Kararnamenin Ermenistan Başbakanı Nikol Paşinyan’ın Fransa’da olduğu bir günde yayımlanması dikkat çekti. Paşinyan, Avrupa Konseyi Parlamenter Meclisi (AKPM) genel kurul toplantılarına katılmak üzere Strasbourg’da bulunuyor.

Karara derhal sert tepki gösteren Dışişleri Bakanı Mevlüt Çavuşoğlu, Twitter üzerinden yaptığı ilk açıklamada, “Fransa Cumhurbaşkanı Macron’un ‘24 Nisan’ kararnamesi AİHM (Avrupa İnsan Hakları Mahkemesi) ve Fransız Anayasa Mahkemesi’nin kararlarını açıkça ihlal ediyor. Macron seçim kampanyasında Ermenilere verdiği sözleri yerine getirmeye çalışarak yine popülizm yapıyor. Önce kendi karanlık tarihine baksın. Ruanda soykırımından bu yana çeyrek asır geçti” ifadelerini kullandı. Dışişleri Bakanı Çavuşoğlu’nun, Fransa Dışişleri Bakanı Jean-Yves Le Drian ile telefonda görüştüğu de bildirildi.

Bu arada Çavuşoğlu, Türkiye-Hollanda (Wittenburg) 7. Konferansı’nın ardından Amsterdam’da Hollandalı mevkidaşı Stef Blok ile ortak basın toplantısında da konuya değindi.
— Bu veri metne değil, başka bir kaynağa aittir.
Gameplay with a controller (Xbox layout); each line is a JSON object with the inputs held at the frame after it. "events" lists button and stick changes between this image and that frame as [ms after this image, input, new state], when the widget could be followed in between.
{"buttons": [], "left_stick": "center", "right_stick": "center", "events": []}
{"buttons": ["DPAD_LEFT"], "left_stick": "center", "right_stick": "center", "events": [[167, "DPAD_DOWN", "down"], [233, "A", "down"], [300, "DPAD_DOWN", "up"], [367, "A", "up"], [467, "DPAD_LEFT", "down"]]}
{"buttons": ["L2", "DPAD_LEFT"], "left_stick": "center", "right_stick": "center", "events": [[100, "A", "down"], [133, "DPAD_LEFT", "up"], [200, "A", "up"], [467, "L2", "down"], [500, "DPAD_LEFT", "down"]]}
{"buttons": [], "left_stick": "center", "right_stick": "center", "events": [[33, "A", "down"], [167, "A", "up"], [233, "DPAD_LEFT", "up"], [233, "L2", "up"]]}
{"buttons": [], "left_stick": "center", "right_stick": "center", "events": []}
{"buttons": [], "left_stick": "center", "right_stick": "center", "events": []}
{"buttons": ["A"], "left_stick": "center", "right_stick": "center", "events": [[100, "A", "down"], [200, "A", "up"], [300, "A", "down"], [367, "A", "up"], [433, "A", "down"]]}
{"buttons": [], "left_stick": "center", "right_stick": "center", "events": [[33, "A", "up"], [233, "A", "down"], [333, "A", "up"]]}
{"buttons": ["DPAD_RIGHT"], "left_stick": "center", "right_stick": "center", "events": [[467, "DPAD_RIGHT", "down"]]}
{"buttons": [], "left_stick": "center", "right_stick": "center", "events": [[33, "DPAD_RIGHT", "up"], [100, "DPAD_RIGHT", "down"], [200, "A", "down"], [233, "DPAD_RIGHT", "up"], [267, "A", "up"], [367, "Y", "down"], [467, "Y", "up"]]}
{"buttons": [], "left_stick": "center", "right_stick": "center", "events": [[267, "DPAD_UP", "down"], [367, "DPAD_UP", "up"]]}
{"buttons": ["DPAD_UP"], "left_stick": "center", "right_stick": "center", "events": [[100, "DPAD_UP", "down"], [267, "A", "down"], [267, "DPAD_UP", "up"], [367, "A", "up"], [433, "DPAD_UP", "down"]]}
Konuya ilişkin değerlendirmesi sorulan Çavuşoğlu, Fransa Anayasa Mahkemesi’nin daha önce iki defa bu konuda verdiği kararın, siyasetçilerin böyle kararlar almaması gerektiği yönünde olduğunu hatırlattı.

‘Ruanda’da soykırım’

Bakan Çavuşoğlu, şöyle devam etti: “Böyle siyasi kararlar almak, tarihi çarpıtmak, siyasetçilere yakışmıyor. Siyasetçilerin bu konularda karar alması doğru değil. Fransa’nın kendi tarihine bakması lazım. Daha Ruanda soykırımının üzerinden 25 yıl geçmedi. Cezayir ve diğer yerlerde, Afrika’da Fransa’nın ne yaptığını ne onlar unuttu ne biz unuttuk. Maalesef Avrupa’nın içine düştüğü aşırı akımlardan liberaller dahi nasibini alıyor. Bu kararın bizim için hiçbir geçerliliği yoktur. Bu konuda biz de gerekli tedbirleri zaten alacağız. Bununla ilgili Ankara’da bazı girişimleri başlattık.”

Akar’dan telefon

Milli Savunma Bakanı Akar, telefonla görüştüğü Fransız mevkidaşına, Fransa Cumhurbaşkanı Macron’un skandal 24 Nisan kararından duyulan rahatsızlığı iletti.

Fransız tarihçiden ‘hakaret davası’

Fransa’da 1915 olaylarının sözde “soykırım” olarak nitelenmesine karşı çıkan görüşleri yasaklatmaya çalışan radikal çevrelere Fransızların içinden de tepkiler var. Sözde soykırımla ilgili savundugu görüşleri nedeniyle radikal Ermeni çevrelerin hedefinde olan Fransız tarihçi Maxime Gauin, Fransa’da yayınlanan “Les Nouvelles d’Armenie” adlı derginin internet sitesinde kendisine yöneltilen ve hakaret içeren mesajlar nedeniyle bir dava açmıştı.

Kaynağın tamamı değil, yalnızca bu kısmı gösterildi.